Anonymous ID: 800719 Aug. 8, 2022, 7:37 p.m. No.17276572   🗄️.is đź”—kun   >>7897

 

 

…and all the dopeheads cried "reeee"

 

Is Marijuana Use Linked to School Shootings?

 

I know it is hard for most people to put the two together. I never used to believe in the connection between pot and violent behavior either. That was not part of our experience. The stereotype of the stoner has always been the sedate, slow-thinking individual. Think Cheech and Chong, or Jeff Spicoli from Fast Times at Ridgemont High. In the wake of the Uvalde school shooting, Whoopi Goldberg perpetuated the pothead stereotype by joking, “People who smoke weed are not carrying AR-15’s. They don’t even know where they put them.” The other hosts of The View chuckled but Whoopi’s joke wasn’t only tasteless, it was inaccurate.

 

With the advent of high potency weed and THC concentrates, a small percent of heavy users develop psychosis that can be traced to marijuana. The data are incontrovertible. In a landmark study, eminent researcher Marta Di Forti studied patients who presented to psychiatric services in 11 sites across Europe with first-episode psychosis. They were compared to representative controls. The figure shows the odds ratio of developing psychosis as a function of marijuana potency and frequency of use.

 

Psychosis risk is not increased with infrequent marijuana use. Only with frequent use of high THC product does the psychosis link become obvious.

 

In addition to studies, recent experience supports the link between marijuana and psychosis. In Colorado, the first state to legalize recreational marijuana, Emergency Department physicians see cannabis psychosis daily:

 

“Almost every day I see a patient in the ER who is having a psychotic break after taking high-potency THC,” Dr. Karen Randall worked in emergency rooms in Detroit for 19 years but she said she never saw anything like the acute violent psychotic reactions from high potency THC cannabis that she is seeing now in her emergency room in Pueblo, Colo. She added that working in a downtown Detroit emergency room didn’t prepare her for what she characterized as the high volume of “acutely violent psychotic patients” in Colorado.”

 

Still, I imagine many readers are doubtful. I don’t blame you. I was skeptical, too, until I met Anne Hassel. She is a mild-mannered, soft spoken young woman. She was a marijuana enthusiast who got her dream job of working in a medical marijuana dispensary. Her fringe benefits included discounts on the strongest stuff available. One day, I had lunch with her at a meeting. I almost fell off my chair when she told me she started buying knives as part of her plan to stab co-workers.
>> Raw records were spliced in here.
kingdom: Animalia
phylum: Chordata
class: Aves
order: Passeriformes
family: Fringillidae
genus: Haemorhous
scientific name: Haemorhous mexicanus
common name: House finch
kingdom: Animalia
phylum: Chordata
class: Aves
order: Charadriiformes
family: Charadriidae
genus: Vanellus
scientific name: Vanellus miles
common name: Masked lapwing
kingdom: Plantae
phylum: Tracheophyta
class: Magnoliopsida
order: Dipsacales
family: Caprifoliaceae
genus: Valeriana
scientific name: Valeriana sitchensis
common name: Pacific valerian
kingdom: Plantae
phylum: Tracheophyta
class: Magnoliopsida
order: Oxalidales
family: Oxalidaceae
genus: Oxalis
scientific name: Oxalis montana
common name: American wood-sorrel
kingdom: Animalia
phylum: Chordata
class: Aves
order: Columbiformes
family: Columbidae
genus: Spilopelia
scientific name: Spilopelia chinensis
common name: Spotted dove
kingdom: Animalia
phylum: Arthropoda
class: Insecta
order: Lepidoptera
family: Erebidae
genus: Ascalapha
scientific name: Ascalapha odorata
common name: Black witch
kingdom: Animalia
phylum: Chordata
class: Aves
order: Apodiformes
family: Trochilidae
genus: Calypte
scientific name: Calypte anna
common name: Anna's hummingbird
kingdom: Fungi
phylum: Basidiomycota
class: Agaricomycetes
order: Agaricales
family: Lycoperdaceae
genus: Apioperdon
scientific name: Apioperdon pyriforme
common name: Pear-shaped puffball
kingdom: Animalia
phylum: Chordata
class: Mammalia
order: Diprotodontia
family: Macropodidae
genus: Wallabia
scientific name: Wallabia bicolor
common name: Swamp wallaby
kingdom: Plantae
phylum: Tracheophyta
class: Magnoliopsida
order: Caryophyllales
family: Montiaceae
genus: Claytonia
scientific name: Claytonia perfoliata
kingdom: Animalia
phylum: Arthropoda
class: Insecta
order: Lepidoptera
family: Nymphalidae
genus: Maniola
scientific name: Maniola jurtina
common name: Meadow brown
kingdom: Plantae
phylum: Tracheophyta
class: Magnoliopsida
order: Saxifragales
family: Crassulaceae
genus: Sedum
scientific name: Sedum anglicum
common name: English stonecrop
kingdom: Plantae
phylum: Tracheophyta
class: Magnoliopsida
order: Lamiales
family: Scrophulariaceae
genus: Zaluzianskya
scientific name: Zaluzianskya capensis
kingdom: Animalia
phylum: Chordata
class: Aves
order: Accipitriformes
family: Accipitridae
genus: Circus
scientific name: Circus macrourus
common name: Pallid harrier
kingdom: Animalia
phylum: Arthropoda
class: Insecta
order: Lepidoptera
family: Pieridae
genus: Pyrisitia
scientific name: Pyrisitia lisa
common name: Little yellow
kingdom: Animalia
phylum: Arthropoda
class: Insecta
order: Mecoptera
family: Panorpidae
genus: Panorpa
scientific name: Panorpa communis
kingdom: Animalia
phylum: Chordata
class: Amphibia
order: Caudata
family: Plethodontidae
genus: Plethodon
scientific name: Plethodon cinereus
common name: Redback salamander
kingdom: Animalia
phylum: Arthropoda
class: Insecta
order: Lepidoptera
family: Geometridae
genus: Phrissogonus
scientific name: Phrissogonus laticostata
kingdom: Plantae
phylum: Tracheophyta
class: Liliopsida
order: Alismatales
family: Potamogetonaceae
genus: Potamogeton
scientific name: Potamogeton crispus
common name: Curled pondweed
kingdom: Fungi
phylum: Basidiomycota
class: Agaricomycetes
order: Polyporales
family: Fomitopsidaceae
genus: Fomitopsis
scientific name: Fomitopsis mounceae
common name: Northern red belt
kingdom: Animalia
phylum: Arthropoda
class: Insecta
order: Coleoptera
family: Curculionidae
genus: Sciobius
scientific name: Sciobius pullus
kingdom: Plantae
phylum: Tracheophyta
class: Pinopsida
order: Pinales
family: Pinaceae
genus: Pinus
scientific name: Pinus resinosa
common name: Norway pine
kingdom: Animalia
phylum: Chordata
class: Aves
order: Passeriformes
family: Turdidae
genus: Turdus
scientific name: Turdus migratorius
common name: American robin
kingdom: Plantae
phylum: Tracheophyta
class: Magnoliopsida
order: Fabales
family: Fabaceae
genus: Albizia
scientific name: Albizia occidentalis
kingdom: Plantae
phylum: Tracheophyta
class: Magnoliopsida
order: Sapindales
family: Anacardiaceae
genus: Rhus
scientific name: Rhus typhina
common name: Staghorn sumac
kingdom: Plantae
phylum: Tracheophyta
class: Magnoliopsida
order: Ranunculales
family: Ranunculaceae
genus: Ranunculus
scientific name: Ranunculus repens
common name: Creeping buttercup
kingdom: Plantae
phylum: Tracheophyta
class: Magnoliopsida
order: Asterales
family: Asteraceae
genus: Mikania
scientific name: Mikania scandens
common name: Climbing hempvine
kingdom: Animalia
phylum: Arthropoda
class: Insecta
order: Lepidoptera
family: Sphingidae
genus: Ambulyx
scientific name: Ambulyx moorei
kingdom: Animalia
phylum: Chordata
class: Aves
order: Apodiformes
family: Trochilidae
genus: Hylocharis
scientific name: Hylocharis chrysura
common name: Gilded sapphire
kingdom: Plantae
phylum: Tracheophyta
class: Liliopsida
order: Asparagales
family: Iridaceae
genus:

She wrote up her experiences with high potency marijuana in Journey of a Budtender:

 

“I bought one of the dispensary’s side-car dab rigs, a butane torch, and shatter testing at over 94% THC. Though I had consumed our dispensary’s high THC flower, doing a dab was a sensation that I had never attained with marijuana before in my entire life, or from any drug for that matter, including cocaine….We have always been told marijuana should have a calming, peaceful, happy effect on people. However, my patients and co-workers were describing being ill, they were looking unhappy and angry. I noticed that patients who consumed dabs would be prone to IED (Intermittent Explosive Disorder) outbursts in the dispensary. As for me, as my concentrate usage continued and escalated, my physical and mental health declined.

 

“I had started to experience escalating thoughts of committing violent actions. First I was vividly daydreaming about vandalizing cars, then beating people with a baseball bat, then shooting people with a gun. After dabbing for 9 months, I felt completely devoid of spirit, truly despising myself and on the brink of suicide. Non-violent person by nature and a yoga practitioner for 20 years, I would rather end my life than take another.”''

 

A co-worker of the Uvalde shooter was quoted in the New York Times as saying the shooter shot his grandmother mother in the face because she wouldn’t let him smoke pot. The teenager who killed 17 people at a Florida high school told investigators that he heard voices in his head telling him to “burn, kill, destroy” and that he smoked a lot of marijuana.

 

It is unclear what role marijuana played in these school shootings. There may be no causal link at all, but it is important to know that cannabis-induced psychosis is a real entity and its prevalence has increased with the advent of high-THC products.

 

https://authenticmedicine.com/2022/06/%EF%BF%BCis-marijuana-use-linked-to-school-shootings/

 

Stop taking the pots - Whoopi Goldberg wants you to take it - stop taking the pots.